Coupled with the good faith Nintendo earned at E3 this year with their fun, fresh, and game-focused digital event and the steady stream of high profile Nintendo games on the horizon, it’s clear Nintendo is hoping the Wii U can manage the same phoenix-like recovery its handheld brother, the 3DS, is currently enjoying.

Nintendo’s stellar first-party offerings, an incredible backlog of retro classics, and an ever-expanding indie library give newcomers tons to dig into right from the start. With the always-amazing Smash Bros. coming this holiday seasom and the promise of a new (open world!) Legend of Zelda by next year, gamers have a lot of reasons to be excited about Wii U.

Not to mention Nintendo has a potential goldmine on their hands in the way of the company’s upcoming NFC-based Amiibo platform. If the figures have even half of the success of competitors like Skylanders or Disney Infinity it’ll be another much needed win for Nintendo’s image (and their bankroll) while also being a likely console-seller particularly for the younger crowd that Nintendo had a lot of success marketing to during the last console generation.
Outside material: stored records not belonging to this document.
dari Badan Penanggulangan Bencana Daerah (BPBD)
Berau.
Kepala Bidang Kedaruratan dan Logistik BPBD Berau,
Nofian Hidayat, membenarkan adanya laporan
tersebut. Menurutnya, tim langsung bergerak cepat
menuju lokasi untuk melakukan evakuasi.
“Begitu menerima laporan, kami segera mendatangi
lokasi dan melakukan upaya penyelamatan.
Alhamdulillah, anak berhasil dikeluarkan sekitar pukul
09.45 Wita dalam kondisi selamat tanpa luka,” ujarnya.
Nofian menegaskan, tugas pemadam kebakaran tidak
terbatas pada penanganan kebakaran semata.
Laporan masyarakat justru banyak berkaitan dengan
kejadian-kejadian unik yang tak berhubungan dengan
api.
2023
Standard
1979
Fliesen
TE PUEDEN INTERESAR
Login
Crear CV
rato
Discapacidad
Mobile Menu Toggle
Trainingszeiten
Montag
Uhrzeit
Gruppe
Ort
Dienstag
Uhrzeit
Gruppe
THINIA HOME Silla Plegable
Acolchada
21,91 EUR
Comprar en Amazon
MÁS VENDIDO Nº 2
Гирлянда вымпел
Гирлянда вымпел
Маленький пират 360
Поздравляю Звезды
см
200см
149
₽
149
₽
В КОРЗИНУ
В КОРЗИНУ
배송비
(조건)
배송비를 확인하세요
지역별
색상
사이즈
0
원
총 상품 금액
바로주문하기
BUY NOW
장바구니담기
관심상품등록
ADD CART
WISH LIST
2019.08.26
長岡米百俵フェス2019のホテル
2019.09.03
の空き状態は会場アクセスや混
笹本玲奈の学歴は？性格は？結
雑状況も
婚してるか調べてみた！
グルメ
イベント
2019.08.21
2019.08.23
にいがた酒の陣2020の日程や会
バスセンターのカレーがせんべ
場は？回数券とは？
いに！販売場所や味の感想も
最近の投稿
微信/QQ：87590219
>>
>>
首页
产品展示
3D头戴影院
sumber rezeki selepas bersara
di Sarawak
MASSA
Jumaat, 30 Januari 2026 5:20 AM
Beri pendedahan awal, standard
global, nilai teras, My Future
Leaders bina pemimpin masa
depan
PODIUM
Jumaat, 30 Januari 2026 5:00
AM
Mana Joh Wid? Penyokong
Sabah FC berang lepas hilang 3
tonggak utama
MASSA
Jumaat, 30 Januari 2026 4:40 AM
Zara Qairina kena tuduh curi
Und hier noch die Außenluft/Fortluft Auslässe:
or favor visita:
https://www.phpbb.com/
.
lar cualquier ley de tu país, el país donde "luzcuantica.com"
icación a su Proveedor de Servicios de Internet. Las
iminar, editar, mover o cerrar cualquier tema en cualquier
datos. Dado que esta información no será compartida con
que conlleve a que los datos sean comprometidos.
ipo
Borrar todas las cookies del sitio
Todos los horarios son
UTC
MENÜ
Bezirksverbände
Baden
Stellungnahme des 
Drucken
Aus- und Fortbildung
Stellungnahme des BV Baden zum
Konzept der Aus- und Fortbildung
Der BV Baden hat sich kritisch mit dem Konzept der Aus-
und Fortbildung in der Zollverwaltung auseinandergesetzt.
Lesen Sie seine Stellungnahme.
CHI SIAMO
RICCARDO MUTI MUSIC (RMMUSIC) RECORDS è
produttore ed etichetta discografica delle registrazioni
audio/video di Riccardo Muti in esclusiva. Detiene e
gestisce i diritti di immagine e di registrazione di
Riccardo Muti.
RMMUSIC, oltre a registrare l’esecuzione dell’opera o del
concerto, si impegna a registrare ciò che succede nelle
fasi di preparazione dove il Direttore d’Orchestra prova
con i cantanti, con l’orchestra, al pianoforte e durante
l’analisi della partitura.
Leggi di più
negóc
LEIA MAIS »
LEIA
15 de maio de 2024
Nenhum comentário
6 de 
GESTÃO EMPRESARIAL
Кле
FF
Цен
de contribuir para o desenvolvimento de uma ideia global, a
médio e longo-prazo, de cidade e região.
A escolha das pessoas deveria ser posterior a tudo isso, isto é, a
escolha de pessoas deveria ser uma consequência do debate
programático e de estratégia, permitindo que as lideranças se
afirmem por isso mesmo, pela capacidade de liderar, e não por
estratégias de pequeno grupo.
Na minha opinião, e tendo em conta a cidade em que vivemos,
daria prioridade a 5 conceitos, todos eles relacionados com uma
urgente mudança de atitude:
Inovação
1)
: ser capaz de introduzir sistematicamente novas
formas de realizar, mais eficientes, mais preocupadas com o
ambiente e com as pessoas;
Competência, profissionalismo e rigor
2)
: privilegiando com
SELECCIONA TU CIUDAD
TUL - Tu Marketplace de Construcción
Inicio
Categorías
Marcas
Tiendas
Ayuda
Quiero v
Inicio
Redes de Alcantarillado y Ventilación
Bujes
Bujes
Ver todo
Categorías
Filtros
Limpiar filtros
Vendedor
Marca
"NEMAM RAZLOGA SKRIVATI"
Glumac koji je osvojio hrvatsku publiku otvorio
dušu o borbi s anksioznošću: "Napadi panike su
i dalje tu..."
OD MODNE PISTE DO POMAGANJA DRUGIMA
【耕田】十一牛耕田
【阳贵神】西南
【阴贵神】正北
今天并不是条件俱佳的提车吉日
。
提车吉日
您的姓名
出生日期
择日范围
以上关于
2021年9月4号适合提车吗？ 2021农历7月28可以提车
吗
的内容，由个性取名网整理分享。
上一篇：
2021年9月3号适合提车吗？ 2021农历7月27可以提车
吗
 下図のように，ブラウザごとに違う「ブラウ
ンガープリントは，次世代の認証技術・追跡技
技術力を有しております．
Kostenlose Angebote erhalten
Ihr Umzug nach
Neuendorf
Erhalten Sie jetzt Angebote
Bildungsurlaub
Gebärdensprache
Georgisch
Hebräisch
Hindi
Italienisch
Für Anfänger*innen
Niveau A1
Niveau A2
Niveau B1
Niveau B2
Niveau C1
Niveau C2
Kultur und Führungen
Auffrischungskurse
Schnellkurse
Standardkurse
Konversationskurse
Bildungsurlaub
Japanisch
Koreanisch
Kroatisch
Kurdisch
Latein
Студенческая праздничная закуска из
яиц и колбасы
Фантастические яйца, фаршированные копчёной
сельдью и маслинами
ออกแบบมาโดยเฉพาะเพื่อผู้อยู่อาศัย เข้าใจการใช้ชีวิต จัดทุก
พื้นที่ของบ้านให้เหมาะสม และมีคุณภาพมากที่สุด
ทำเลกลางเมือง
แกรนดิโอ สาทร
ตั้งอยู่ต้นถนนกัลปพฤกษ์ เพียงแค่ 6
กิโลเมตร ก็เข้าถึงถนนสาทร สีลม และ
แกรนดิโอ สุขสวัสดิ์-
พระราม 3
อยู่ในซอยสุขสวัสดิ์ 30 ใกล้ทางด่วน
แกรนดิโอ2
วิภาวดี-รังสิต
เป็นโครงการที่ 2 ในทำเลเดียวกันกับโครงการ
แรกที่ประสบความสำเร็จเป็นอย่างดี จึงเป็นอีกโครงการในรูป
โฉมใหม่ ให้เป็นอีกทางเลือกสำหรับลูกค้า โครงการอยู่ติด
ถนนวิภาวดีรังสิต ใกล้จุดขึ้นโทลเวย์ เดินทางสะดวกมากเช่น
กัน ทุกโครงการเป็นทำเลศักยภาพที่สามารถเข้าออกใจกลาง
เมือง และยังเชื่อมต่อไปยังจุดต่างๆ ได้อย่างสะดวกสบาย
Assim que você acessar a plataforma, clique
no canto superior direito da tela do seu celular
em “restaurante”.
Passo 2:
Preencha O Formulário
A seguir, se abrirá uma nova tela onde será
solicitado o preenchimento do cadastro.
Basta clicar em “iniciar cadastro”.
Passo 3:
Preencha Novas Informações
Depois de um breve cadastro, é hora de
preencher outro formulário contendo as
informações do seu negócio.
In an interview with IGN at E3 2014 I believe Nintendo of America President Reggie Fils-Aime summed up the Wii U’s problems perfectly.

“What I would say is that we have been slower than we wanted to be in bringing the key games into the marketplace that leveraged the full functionality of the system…With these games we’re showcasing at this E3 that are all coming in the next couple of months…all of these key games coming in the near term. We think it’s this pace of product launch that we need to really drive momentum for Wii U.”

That’s the bottom-line. No matter how attractive your console may be at the end of the day, games move consoles. Now that the Wii U is carving out a nice niche for itself among the competition with Nintendo’s unique brand of gaming excellence the console has a real second chance at success.

I still see the Wii U as a system with a lot of potential for growth. Frankly, Nintendo took a risk by launching the Wii U a full year ahead of its competition without the software needed to support it, and the console has struggled to find its footing ever since. It’s an unfortunate reality Nintendo has been forced to deal with over the last year, but if the recent sales increase is any indicator of Wii U’s future it may already be on the path to recovery.